*What the exercise asks*.
Find "ec2:DescribeVpcClassicLinkDnsSupport | ..." and "ec2:ImportImage | ... | * | - | ... |" in the records below. Copy the lines holding them and every line between, exactly, and no others.
*** Data records Section Begins ***
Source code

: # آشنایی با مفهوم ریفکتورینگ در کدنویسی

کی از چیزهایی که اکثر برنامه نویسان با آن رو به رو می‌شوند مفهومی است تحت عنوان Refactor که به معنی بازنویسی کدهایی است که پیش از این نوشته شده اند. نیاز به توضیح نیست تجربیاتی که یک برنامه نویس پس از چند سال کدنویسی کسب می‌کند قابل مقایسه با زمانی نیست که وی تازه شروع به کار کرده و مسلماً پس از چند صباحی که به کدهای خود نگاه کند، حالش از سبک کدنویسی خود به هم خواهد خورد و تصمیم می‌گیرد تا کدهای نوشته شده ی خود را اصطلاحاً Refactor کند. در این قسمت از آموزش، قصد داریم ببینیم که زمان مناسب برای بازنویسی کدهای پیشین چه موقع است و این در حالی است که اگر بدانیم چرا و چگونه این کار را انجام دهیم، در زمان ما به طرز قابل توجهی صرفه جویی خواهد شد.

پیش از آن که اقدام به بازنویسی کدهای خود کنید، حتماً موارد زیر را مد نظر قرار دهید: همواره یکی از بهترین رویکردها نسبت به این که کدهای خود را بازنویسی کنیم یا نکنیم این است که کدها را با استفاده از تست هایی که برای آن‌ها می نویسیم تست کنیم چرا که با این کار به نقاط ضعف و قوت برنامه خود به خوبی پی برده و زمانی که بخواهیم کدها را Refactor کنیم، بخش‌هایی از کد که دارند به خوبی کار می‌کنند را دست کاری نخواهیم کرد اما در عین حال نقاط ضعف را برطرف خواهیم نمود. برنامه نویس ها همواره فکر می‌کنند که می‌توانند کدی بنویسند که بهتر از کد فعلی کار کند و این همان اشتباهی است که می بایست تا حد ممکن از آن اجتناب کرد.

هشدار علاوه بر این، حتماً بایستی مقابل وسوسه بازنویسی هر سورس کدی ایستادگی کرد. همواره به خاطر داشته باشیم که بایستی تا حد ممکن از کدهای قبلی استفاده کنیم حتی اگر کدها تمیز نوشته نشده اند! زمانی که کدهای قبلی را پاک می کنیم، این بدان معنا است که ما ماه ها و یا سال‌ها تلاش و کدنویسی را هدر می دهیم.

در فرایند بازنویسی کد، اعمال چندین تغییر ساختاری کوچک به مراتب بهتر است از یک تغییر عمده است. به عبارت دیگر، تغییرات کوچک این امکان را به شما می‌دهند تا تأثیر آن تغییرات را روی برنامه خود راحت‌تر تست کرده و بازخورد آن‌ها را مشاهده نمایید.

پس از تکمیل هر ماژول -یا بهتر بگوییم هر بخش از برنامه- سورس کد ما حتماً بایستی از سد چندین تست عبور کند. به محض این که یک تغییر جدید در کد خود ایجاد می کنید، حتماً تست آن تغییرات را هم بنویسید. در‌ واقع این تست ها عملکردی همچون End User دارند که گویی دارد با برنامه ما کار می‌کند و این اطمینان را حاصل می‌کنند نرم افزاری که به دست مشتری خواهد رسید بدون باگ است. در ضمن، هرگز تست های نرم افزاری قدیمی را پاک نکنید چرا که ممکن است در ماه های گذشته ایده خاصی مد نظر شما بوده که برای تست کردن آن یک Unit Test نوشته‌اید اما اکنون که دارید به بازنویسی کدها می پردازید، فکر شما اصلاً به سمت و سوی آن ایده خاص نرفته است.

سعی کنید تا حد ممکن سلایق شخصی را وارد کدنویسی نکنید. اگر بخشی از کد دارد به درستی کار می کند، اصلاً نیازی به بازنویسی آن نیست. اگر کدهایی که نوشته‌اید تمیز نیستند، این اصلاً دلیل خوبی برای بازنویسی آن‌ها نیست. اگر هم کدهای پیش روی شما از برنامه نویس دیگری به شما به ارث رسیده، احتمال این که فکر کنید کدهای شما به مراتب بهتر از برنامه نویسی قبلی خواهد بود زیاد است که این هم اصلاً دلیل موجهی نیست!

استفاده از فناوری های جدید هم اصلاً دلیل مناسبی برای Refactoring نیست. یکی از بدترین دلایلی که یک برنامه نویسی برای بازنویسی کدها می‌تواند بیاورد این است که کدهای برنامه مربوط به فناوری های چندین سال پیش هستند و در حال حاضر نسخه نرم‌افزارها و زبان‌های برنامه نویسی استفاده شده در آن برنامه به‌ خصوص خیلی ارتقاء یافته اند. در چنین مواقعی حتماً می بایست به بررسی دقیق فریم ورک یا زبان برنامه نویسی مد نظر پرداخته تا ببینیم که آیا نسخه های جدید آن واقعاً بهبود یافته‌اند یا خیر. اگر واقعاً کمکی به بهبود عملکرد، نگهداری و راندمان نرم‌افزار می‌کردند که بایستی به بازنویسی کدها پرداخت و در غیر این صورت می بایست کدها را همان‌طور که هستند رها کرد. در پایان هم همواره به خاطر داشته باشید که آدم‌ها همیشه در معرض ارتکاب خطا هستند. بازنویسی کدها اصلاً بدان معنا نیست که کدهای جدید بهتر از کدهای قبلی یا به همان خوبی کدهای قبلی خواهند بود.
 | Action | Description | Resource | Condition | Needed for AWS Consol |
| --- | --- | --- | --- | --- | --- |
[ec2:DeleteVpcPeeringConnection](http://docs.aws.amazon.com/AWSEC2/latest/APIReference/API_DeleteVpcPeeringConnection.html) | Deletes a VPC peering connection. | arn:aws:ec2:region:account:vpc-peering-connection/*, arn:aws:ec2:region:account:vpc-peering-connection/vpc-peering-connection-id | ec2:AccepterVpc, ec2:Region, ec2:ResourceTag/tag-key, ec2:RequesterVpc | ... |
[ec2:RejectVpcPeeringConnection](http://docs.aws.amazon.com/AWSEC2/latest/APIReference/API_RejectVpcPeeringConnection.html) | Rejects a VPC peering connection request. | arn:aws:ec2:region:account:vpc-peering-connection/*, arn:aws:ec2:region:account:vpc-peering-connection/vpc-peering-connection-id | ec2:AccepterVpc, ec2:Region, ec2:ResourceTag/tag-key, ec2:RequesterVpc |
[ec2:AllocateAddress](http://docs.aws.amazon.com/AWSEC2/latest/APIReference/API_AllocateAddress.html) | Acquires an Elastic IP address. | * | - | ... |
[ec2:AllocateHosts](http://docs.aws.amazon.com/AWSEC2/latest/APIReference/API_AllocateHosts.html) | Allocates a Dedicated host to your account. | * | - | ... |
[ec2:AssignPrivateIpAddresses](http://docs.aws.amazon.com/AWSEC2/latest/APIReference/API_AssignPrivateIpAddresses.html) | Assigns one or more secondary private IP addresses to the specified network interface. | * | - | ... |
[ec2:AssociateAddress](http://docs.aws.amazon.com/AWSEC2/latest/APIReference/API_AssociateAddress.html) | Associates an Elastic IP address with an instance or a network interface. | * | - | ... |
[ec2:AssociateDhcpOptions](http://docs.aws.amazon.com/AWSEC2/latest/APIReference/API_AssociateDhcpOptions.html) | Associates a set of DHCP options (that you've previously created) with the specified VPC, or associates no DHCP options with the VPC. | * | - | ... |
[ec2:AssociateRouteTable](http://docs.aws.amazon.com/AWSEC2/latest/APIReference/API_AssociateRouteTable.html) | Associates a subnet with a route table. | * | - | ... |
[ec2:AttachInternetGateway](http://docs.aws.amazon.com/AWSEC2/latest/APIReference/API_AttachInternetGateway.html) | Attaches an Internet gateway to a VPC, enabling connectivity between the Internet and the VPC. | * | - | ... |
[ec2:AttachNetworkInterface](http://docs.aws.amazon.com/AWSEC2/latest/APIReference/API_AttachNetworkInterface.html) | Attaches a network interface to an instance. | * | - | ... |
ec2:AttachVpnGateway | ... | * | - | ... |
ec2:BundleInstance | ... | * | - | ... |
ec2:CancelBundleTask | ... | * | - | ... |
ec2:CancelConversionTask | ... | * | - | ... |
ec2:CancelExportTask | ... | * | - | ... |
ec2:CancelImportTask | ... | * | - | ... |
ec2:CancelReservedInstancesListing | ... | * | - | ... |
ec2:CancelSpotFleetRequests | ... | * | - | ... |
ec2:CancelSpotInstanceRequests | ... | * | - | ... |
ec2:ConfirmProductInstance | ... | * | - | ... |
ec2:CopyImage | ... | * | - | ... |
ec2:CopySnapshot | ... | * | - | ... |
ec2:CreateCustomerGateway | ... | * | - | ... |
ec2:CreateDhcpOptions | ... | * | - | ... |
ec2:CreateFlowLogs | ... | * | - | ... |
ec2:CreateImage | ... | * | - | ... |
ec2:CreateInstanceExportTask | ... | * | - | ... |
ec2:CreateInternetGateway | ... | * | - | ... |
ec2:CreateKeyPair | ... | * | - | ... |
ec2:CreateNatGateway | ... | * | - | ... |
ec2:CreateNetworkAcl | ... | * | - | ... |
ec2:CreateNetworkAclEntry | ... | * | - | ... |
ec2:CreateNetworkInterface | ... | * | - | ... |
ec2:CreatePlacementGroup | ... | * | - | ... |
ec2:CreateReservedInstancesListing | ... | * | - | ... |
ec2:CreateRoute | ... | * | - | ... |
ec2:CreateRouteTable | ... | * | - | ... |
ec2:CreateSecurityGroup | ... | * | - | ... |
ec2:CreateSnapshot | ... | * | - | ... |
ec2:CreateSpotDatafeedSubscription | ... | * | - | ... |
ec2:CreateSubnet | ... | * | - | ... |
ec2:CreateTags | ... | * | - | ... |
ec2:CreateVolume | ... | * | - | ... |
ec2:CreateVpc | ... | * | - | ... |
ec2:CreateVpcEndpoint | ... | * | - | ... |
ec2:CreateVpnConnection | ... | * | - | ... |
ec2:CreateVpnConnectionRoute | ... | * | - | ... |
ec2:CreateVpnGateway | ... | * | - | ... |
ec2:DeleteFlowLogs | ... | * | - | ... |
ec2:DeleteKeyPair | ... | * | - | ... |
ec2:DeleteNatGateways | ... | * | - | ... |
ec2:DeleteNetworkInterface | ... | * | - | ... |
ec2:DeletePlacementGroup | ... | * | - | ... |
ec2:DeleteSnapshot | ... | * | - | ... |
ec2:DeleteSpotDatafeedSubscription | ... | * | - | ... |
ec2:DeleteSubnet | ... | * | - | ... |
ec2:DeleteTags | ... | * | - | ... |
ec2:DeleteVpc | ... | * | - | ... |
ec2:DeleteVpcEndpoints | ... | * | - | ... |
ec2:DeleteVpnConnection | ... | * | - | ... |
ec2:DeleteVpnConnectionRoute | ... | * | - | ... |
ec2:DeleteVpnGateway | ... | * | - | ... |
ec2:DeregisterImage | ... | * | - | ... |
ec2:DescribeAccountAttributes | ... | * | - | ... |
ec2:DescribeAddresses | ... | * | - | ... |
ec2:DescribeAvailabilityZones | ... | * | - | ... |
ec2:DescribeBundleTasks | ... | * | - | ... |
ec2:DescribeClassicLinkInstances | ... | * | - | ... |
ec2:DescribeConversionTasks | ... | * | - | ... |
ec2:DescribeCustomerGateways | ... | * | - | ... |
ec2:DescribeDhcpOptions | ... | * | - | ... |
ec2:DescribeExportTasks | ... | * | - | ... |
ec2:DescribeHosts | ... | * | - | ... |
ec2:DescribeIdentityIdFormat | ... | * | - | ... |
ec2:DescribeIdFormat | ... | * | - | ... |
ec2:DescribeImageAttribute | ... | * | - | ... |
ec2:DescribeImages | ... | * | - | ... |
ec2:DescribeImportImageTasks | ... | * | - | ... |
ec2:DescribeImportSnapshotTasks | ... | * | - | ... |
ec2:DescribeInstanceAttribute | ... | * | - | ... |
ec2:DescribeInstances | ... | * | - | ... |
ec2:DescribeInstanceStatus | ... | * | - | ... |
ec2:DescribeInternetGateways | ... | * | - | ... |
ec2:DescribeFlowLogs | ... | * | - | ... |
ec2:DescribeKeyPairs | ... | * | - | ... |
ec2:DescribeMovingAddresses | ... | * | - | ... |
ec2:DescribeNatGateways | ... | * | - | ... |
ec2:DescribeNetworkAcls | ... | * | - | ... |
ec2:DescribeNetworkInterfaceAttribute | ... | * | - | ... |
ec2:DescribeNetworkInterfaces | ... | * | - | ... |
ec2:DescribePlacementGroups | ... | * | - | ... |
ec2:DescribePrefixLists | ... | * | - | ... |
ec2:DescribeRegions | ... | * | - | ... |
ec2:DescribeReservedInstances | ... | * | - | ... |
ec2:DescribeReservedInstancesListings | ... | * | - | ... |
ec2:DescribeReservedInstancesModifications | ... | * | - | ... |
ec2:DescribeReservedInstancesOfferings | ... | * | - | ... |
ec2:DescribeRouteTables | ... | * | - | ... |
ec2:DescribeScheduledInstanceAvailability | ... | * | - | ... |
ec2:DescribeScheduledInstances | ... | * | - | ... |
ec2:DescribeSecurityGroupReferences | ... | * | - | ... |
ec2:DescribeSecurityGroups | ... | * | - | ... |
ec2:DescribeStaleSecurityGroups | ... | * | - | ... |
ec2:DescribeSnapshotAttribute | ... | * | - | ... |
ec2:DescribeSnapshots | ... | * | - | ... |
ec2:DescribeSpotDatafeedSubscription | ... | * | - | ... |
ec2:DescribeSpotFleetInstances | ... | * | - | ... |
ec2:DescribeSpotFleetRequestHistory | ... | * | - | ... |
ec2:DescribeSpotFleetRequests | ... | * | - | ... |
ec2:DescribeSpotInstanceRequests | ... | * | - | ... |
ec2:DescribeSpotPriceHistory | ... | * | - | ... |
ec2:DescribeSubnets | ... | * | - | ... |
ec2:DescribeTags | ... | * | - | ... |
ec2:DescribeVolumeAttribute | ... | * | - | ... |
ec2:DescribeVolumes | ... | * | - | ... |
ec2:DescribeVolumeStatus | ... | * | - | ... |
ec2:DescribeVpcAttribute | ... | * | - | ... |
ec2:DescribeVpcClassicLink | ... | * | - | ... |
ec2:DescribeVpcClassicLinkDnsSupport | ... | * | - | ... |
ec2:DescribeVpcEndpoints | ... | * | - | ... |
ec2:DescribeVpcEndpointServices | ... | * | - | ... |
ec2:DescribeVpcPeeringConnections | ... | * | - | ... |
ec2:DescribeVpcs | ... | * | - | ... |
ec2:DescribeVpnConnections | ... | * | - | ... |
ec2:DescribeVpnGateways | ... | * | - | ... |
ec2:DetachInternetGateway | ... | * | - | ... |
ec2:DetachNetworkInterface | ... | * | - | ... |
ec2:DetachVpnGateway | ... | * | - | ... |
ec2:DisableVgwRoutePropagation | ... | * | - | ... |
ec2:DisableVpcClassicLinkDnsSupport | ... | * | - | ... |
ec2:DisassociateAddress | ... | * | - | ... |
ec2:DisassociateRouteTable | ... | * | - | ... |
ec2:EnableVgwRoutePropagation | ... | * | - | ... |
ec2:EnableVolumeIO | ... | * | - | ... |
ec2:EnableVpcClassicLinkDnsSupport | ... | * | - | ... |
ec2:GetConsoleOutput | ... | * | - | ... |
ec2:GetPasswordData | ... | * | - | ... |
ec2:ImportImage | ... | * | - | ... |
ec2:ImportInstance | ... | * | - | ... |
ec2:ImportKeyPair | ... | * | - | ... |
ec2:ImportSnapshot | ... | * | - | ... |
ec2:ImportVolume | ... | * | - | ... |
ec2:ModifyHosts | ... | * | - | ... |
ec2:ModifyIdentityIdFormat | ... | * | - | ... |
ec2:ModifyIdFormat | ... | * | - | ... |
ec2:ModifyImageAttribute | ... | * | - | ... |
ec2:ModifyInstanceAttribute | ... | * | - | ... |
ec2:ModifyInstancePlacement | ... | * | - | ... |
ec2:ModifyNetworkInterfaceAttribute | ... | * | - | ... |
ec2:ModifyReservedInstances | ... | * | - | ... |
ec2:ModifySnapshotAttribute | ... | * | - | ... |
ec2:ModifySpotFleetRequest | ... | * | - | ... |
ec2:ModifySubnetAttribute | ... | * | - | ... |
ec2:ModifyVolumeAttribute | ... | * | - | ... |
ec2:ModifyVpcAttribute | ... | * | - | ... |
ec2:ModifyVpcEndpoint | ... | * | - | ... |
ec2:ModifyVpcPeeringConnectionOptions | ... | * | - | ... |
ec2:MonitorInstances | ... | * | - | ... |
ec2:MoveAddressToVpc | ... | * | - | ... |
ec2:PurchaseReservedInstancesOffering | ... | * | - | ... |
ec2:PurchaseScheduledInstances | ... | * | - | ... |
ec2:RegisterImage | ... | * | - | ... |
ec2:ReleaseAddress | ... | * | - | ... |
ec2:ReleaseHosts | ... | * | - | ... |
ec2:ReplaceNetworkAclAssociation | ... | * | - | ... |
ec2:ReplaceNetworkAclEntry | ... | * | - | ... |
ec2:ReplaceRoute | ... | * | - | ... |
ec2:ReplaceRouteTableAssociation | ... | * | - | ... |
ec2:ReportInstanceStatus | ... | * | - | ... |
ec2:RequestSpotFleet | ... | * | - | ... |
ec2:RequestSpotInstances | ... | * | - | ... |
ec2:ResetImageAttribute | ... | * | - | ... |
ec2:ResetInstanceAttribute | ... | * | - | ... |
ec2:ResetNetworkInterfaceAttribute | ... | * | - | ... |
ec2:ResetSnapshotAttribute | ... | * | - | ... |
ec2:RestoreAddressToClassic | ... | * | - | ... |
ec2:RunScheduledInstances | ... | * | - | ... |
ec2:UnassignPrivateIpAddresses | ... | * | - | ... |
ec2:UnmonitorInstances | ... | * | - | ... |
*** Data records Section Ends ***
*Response*.
ec2:DescribeVpcClassicLinkDnsSupport | ... | * | - | ... |
ec2:DescribeVpcEndpoints | ... | * | - | ... |
ec2:DescribeVpcEndpointServices | ... | * | - | ... |
ec2:DescribeVpcPeeringConnections | ... | * | - | ... |
ec2:DescribeVpcs | ... | * | - | ... |
ec2:DescribeVpnConnections | ... | * | - | ... |
ec2:DescribeVpnGateways | ... | * | - | ... |
ec2:DetachInternetGateway | ... | * | - | ... |
ec2:DetachNetworkInterface | ... | * | - | ... |
ec2:DetachVpnGateway | ... | * | - | ... |
ec2:DisableVgwRoutePropagation | ... | * | - | ... |
ec2:DisableVpcClassicLinkDnsSupport | ... | * | - | ... |
ec2:DisassociateAddress | ... | * | - | ... |
ec2:DisassociateRouteTable | ... | * | - | ... |
ec2:EnableVgwRoutePropagation | ... | * | - | ... |
ec2:EnableVolumeIO | ... | * | - | ... |
ec2:EnableVpcClassicLinkDnsSupport | ... | * | - | ... |
ec2:GetConsoleOutput | ... | * | - | ... |
ec2:GetPasswordData | ... | * | - | ... |
ec2:ImportImage | ... | * | - | ... |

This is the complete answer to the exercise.